English    Türkçe    فارسی   

4
3232-3241

  • هر قدم زین آب تازی دورتر ** دو دوان سوی سراب با غرر
  • Her adımda bu güzelim sudan biraz daha uzaklaşırsın... koşa, koşa seni aldatan o seraba gûya yaklaşır, fakat hakiki sudan uzak düşersin.
  • عین آن عزمت حجاب این شده ** که به تو پیوسته است و آمده
  • Azmin, bu sana gelmiş, akmış ulaşmış olan hakiki suya tam bir perde!
  • بس کسا عزمی به جایی می‌کند ** از مقامی کان غرض در وی بود
  • Nice kişiler vardır ki ulaşmak istedikleri yerden hareket eder oraya varmak için yola düşerler.
  • دید و لاف خفته می‌ناید به کار ** جز خیالی نیست دست از وی بدار 3235
  • Uyuyan kişinin ne gördüğü şey işe yarar, ne söylediği lâf! Gördüğü şey de söylediği söz de bir hayalden başka bir şey değildir, ondan elini çek.
  • خوابناکی لیک هم بر راه خسپ ** الله الله بر ره الله خسپ
  • Uykun gelmişse yolda uyu... Tanrı hakkı için, ancak Tanrı yolunda yat.

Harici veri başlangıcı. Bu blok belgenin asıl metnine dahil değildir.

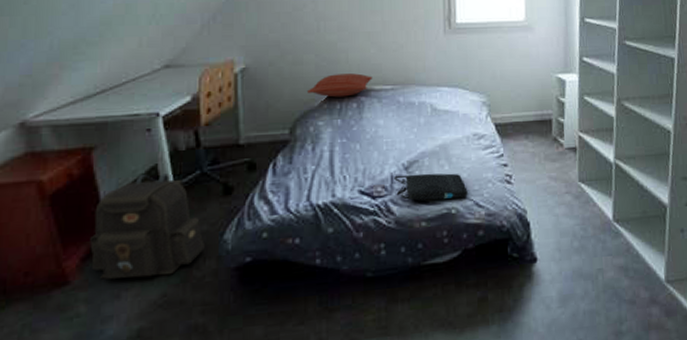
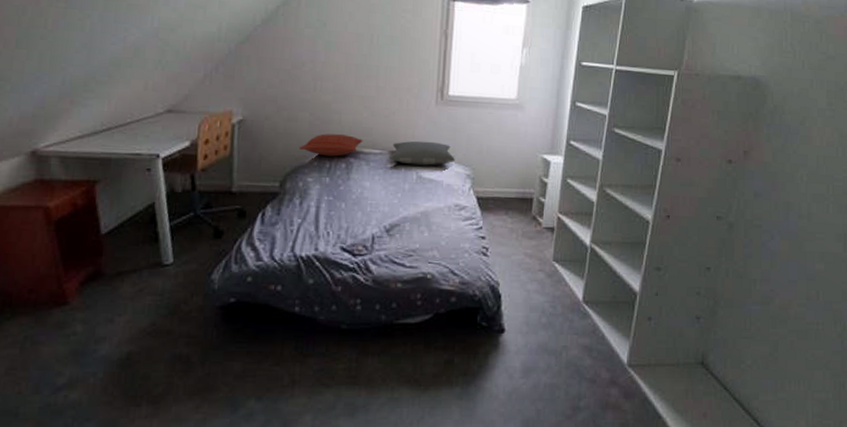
backpack: present [90,173,206,280] -> none [89,211,195,307]
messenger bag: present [394,173,468,201] -> none [375,236,444,264]
pillow: none [402,71,469,98] -> present [390,141,455,166]

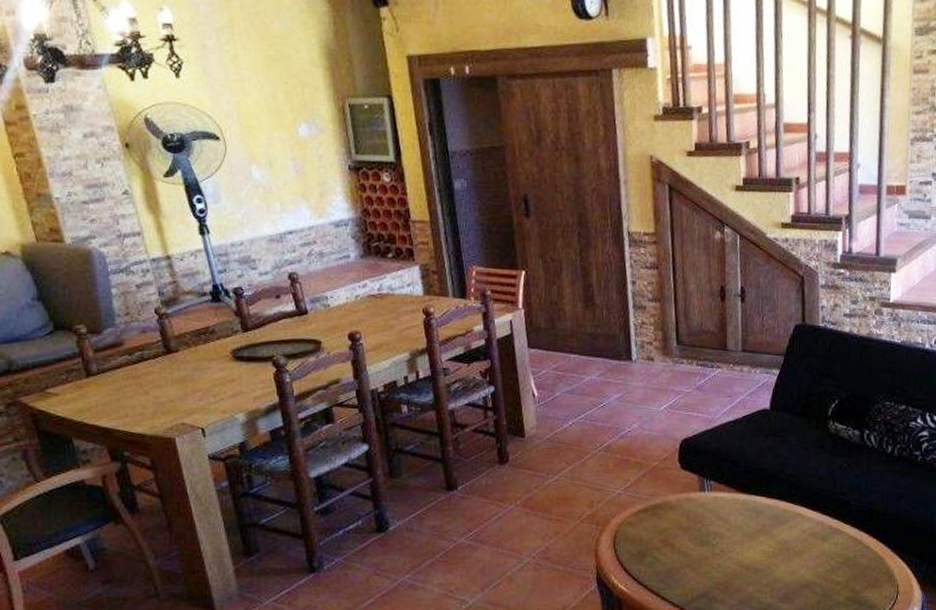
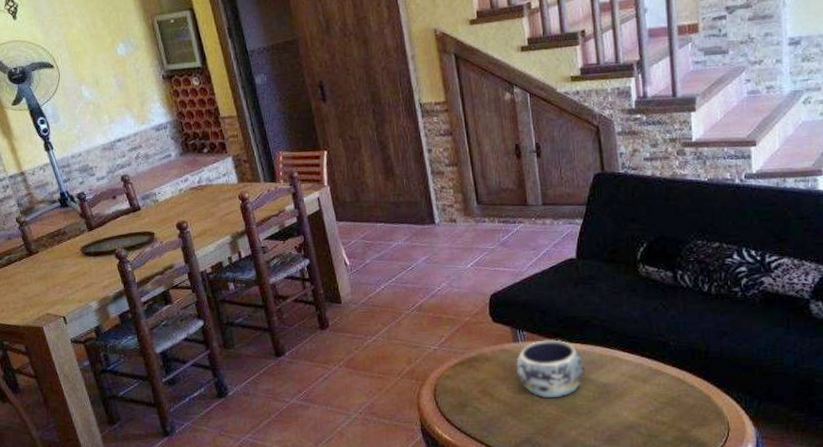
decorative bowl: none [699,491,768,552] -> present [515,339,585,399]

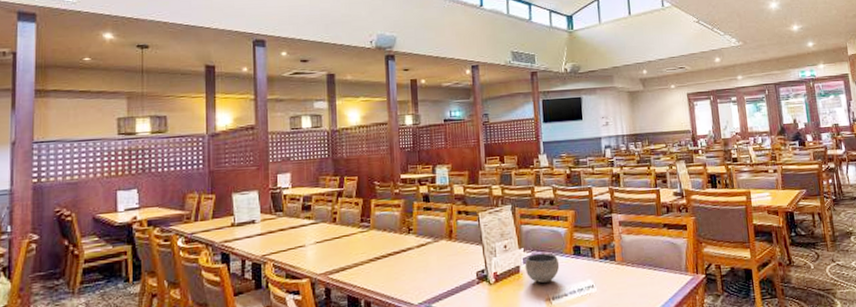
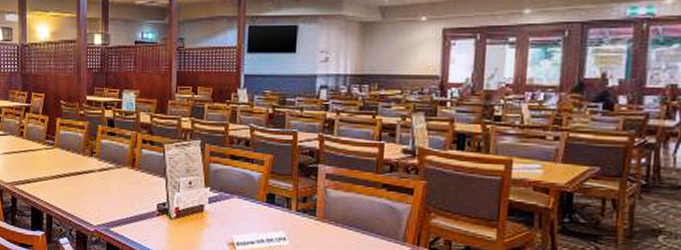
bowl: present [524,253,560,284] -> none [209,195,249,227]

  • تا بود که سالکی بر تو زند ** از خیالات نعاست بر کند
  • Olur ya, belki bir yolcu, rastlar da seni hayallerden, uykudan kurtarır.
  • خفته را گر فکر گردد هم‌چو موی ** او از آن دقت نیابد راه کوی
  • Uyuyan kişinin düşüncesi, kılı kırk yarsa fayda yok... o incelikle yine köy yolunu bulamaz.
  • فکر خفته گر دوتا و گر سه‌تاست ** هم خطا اندر خطا اندر خطاست
  • Uyuyan kişinin düşüncesi, ister iki kat olsun, ister üç kat... yine hata içinde hatadır, yine hat içinde hat.
  • موج بر وی می‌زند بی‌احتراز ** خفته پویان در بیابان دراز 3240
  • Ona hiç çekinmeden dalgalar gelir vurur da o, yine upuzun çöllerde koşar durur!
  • خفته می‌بیند عطشهای شدید ** آب اقرب منه من حبل الورید
  • Su, ona şah damarından yakındır da o susuzluktan yanar yakılır!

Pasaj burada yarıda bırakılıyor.